Özarslan, maire du district de Keçiören à Ankara, a démissionné du CHP dimanche avant d’accuser publiquement le dirigeant du parti Özel de lui avoir envoyé des messages menaçants et insultants, incluant selon lui des propos visant sa famille et ses valeurs morales.
Élu lors des municipales de mars 2024 avec environ 48% des voix, ce maire avait permis au CHP de reprendre ce district après 35 ans d’absence.
Özel a rejeté ces accusations, qualifiant Özarslan de menteur tout en reconnaissant des propos durs, mais niant toute insulte envers la famille du maire.
Dans une interview au journaliste İsmail Saymaz de Halk TV, Özel a déclaré : « Il prétend que j’ai insulté sa famille, sa mère et son père. Ce n’est pas vrai. Je n’ai pas impliqué ses parents, mais en politique, il peut y avoir de la colère et des mots durs. »
Selon Özel, il avait précédemment défendu Özarslan contre des accusations de corruption et s’est senti trahi par sa décision de quitter le parti.
Saymaz rapporte qu’Özel aurait reproché à Özarslan d’avoir trahi sa confiance après avoir rejoint les rangs des adversaires politiques.
Tout en admettant des avertissements sévères sur les conséquences honteuses de ses actes, Özel nie avoir attaqué la famille du maire ou « les valeurs nationales et morales ».
Özarslan a néanmoins déposé plainte contre Özel lundi auprès du parquet d’Ankara pour menaces et insultes.
Özel affirme que cette défection était anticipée, citant des informations du député CHP Adnan Beker selon lesquelles Özarslan recevrait bientôt l’insigne du Parti de la justice et du développement (AKP), symbole de son ralliement au parti au pouvoir.
Cette affirmation s’est trouvée confirmée lorsque Özarslan a laissé entendre lundi un possible changement de parti après sa démission.
Lors d’une conférence de presse à Keçiören, il a déclaré ne se sentir « éloigné » ni de l’AKP ni de son allié nationaliste du MHP, laissant ouverte la possibilité de rejoindre l’un ou l’autre.
« Nous sommes des enfants de la grande nation turque. Nous n’utilisons pas de langage obscène envers quiconque », a déclaré Özarslan. « Il nous attriste tous qu’un parti fondé par Atatürk soit tombé dans une telle situation », a-t-il ajouté en référence au fondateur de la Turquie moderne et du CHP.
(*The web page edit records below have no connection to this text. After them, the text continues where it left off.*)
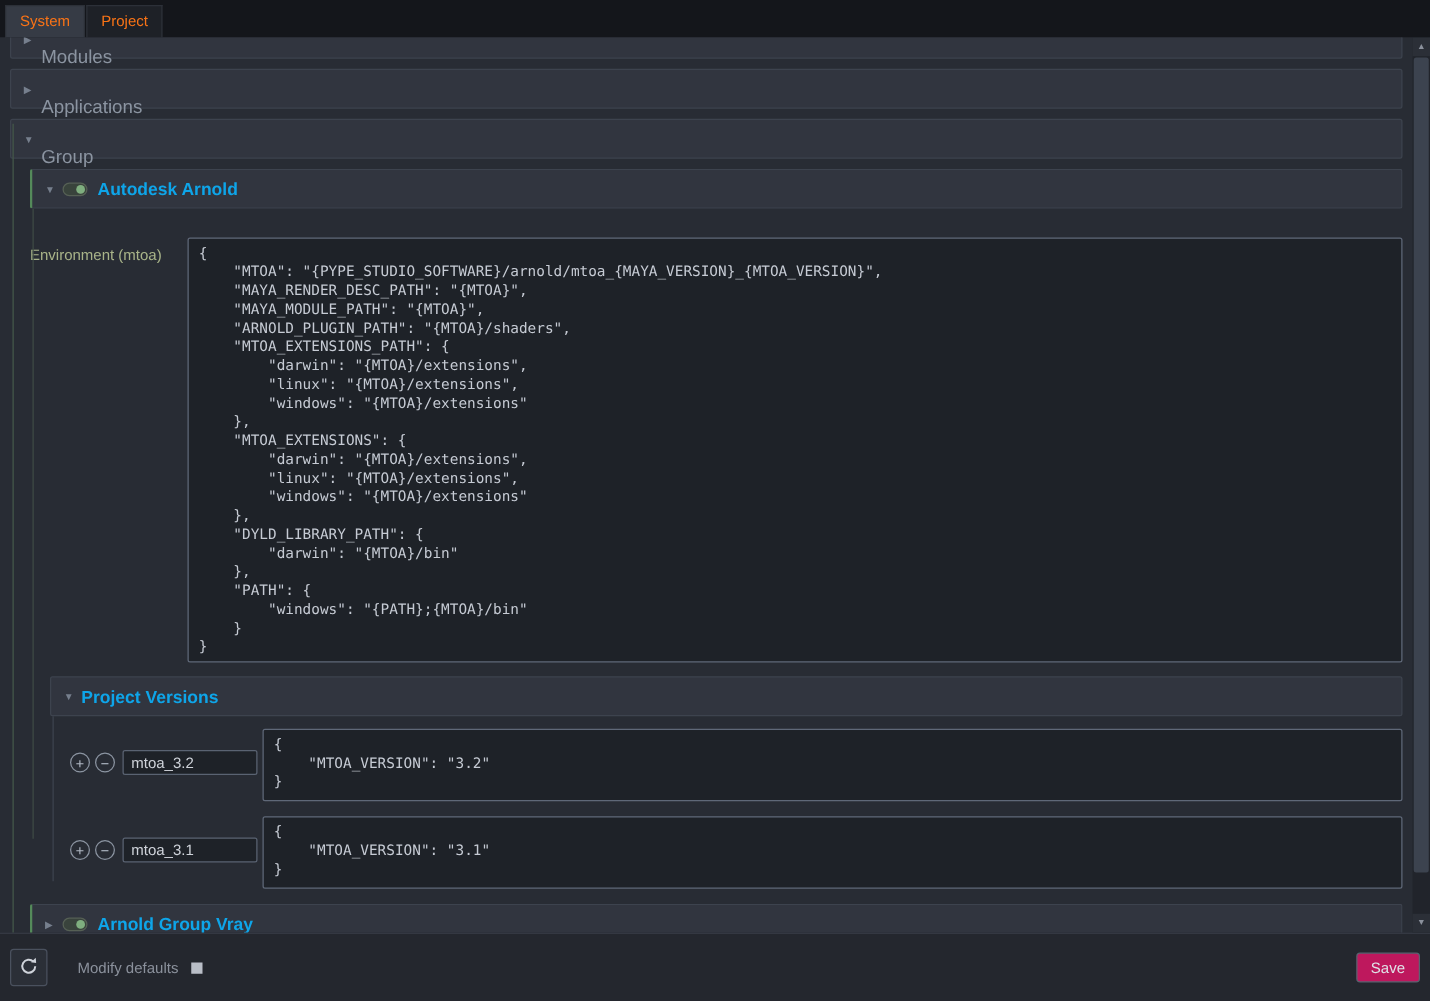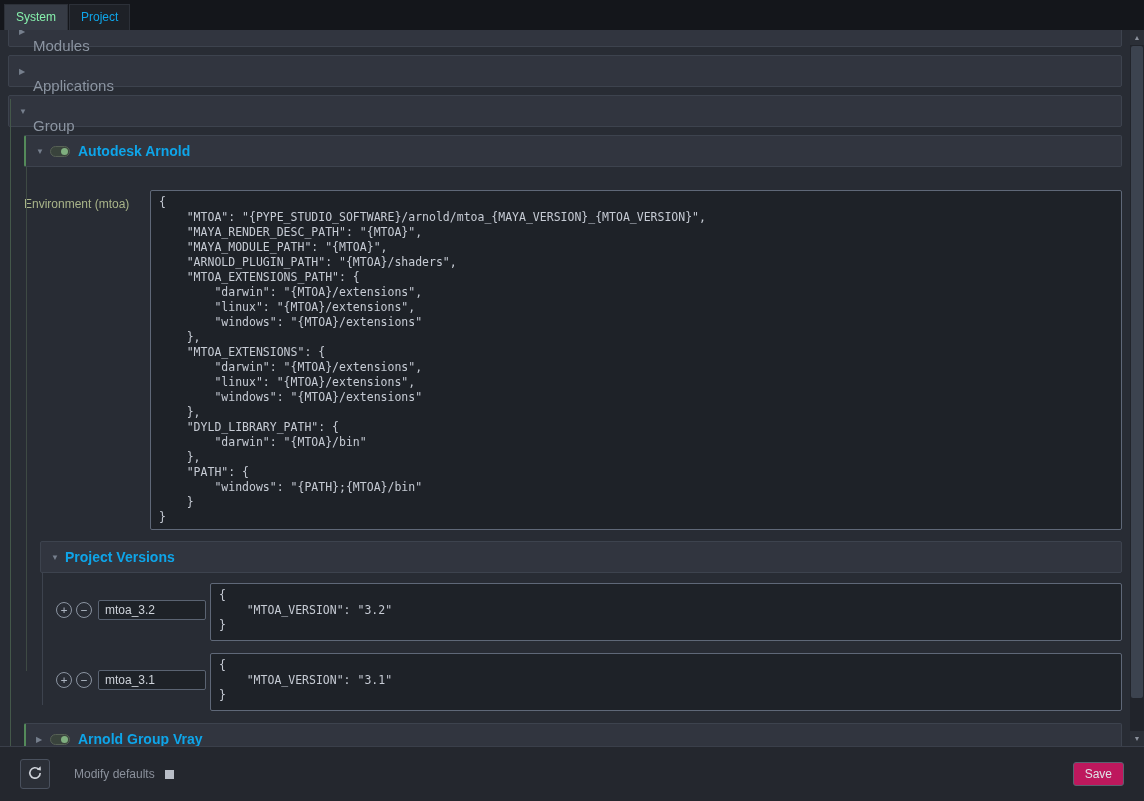--- a/index.html
+++ b/index.html
@@ -11,24 +11,24 @@
     color:#aeb6c2;
   }
   .window { display:flex; flex-direction:column; width:100%; height:100%; }
 
   
   .tabbar {
     height:30px; background:#14161b; display:flex; align-items:flex-end;
     padding-left:4px; flex:none;
   }
   .tab {
-    padding:5px 11px 6px; font-size:12px; color:#0ea5e9; background:#1e2127;
+    padding:5px 11px 6px; font-size:12px; color:#f97316; background:#1e2127;
     border:1px solid #2c3038; border-bottom:none; margin-right:1px; cursor:pointer;
   }
-  .tab.active { background:#363b45; color:#86efac; }
+  .tab.active { background:#363b45; color:#f97316; }
 
   
   .content { position:relative; flex:1; background:#282c34; overflow:hidden; }
   .content-inner { position:absolute; top:-15px; left:8px; right:22px; }
 
   .sec-header {
     height:32px; background:#31353f; border:1px solid #3d434e; border-radius:2px;
     display:flex; align-items:center; padding:0 10px; margin-bottom:8px; cursor:pointer;
   }
   .sec-arrow { font-size:8px; color:#767f8d; width:14px; flex:none; }
@@ -93,21 +93,21 @@
   .scroll-arrow.up { top:0; }
   .scroll-arrow.down { bottom:0; }
   .scroll-thumb {
     position:absolute; left:1px; top:16px; width:12px; height:652px;
     background:#3c434f; border-radius:2px; cursor:grab;
   }
 
   
   .footer {
     flex:none; height:55px; border-top:1px solid #3a3f4a; background:#24272e;
-    display:flex; align-items:center; padding:0 20px;
+    display:flex; align-items:center; padding:0 8px;
   }
   .refresh-btn {
     width:30px; height:30px; border:1px solid #4a515e; border-radius:3px;
     background:#2b2f37; display:flex; align-items:center; justify-content:center;
     cursor:pointer; padding:0;
   }
   .modify-label { margin-left:24px; font-size:12px; color:#8b919c; }
   .modified-square { display:inline-block; width:9px; height:9px; background:#b9bec7; margin-left:10px; }
   .save-btn {
     margin-left:auto; padding:4px 11px; background:#be185d; border:1px solid #5a6270;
Cette querelle relance le débat sur les défections massives dans les rangs de l’opposition. Entre 2024 et début 2026, plusieurs élus de l’opposition (CHP, Parti İYİ et autres) ont rejoint l’AKP, suscitant des critiques sur l’éthique politique et la discipline partisane.
Ce phénomène touche désormais les municipalités. En août 2025, neuf maires d’opposition dont six du CHP ont rejoint l’AKP lors d’une cérémonie publique. L’opposition dénonce alors des pressions administratives et des enquêtes ciblées contre les municipalités rivales.
Le mois dernier, le président Recep Tayyip Erdoğan a accueilli personnellement quatre maires d’opposition au sein de l’AKP leur épinglant personnellement l’insigne du parti avant une réunion du comité centrale à Ankara. Deux d’entre eux venaient du CHP.